Segment Start: EXCERPT
Rainbow Six Siege is experiencing a new lease on life thanks to thoughtful community engagement and updates to the mechanically sound, team-based shooter. Peppered with improvements, enticing free weekends, and tweaks over the years, Rainbow Six Siege has seen continual growth:

But with any kind of growth -- especially extremely popular online communities -- there will be a certain level of growing toxicity. People looking to go outside the realm of the normal locker room trash talk, into banter far less comfortable for developers, publishers, and the corporate persona. However, it seems like Ubisoft is making some changes to reel that in.

In a comment to the dedicated Reddit /r/Rainbow6 community, a Ubisoft representative let people know that the community team for Tom Clancy's Rainbow Six Siege will be cracking down more heavily on players that "use racial and homophobic slurs, or hate speech" in the in-game chat. Players who are caught doing this can get one of four different punishments:

  • 2 day ban
  • 7 day ban
  • 15 day ban
  • permanent band

More specifically, Ubisoft will be enforcing the rules in play on their existing Code of Conduct, which define toxic language as:

“Any language or content deemed illegal, dangerous, threatening, abusive, obscene, vulgar, defamatory, hateful, racist, sexist, ethically offensive or constituting harassment is forbidden.”
Segment End: EXCERPT
Segment Start: MATERIAL SHOWN
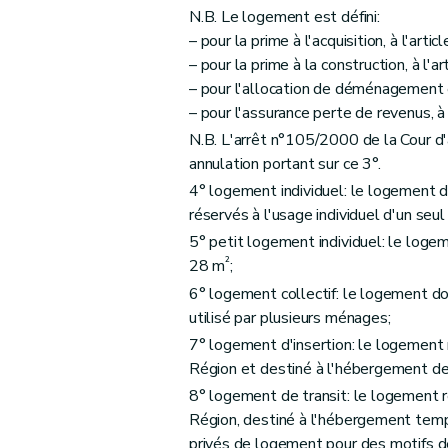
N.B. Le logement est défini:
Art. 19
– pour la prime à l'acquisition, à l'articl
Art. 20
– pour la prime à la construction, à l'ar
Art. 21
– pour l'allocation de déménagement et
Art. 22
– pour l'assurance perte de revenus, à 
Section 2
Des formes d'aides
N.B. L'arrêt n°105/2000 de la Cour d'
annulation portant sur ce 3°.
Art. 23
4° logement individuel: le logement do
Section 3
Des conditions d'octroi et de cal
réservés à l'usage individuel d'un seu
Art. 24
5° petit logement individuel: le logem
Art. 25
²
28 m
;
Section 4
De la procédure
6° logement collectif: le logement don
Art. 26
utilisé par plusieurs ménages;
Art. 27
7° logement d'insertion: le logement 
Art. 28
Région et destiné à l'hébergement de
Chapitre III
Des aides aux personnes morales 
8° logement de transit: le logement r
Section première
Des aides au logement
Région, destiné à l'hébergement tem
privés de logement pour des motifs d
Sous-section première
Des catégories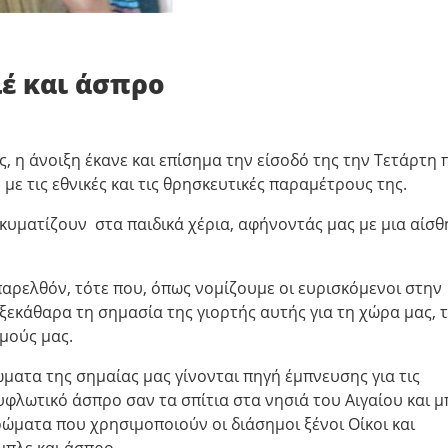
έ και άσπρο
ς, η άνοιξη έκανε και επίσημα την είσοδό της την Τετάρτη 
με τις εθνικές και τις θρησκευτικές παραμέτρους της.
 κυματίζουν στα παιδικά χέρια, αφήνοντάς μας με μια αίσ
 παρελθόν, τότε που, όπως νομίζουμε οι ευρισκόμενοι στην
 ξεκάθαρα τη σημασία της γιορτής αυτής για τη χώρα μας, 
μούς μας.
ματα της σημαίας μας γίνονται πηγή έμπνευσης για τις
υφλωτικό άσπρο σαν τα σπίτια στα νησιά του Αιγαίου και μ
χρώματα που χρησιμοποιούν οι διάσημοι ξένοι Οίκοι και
Segment End: MATERIAL SHOWN
Segment Start: MATERIAL SHOWN
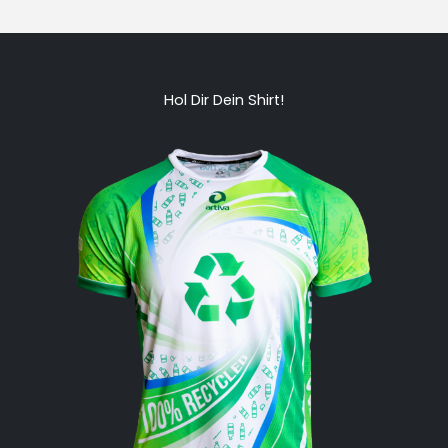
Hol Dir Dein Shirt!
Segment End: MATERIAL SHOWN
YOUR INSTRUCTIONS = Continue the article above on Ubisoft's crackdown on hate speech in Rainbow Six Siege from where it stops.

ANSWER TO THE PROBLEM =
However, this is only really going to be implemented for PC users. Console gamers are bound to both Microsoft and Sony's independent code of conduct, and however they choose to punish "toxic" players. Though this may lead to uneven enforcement between consoles, it seems like the majority of the Reddit community is excited for this shift.

Tom Clancy's Rainbow Six Siege is available now for PC, PS4, and Xbox One.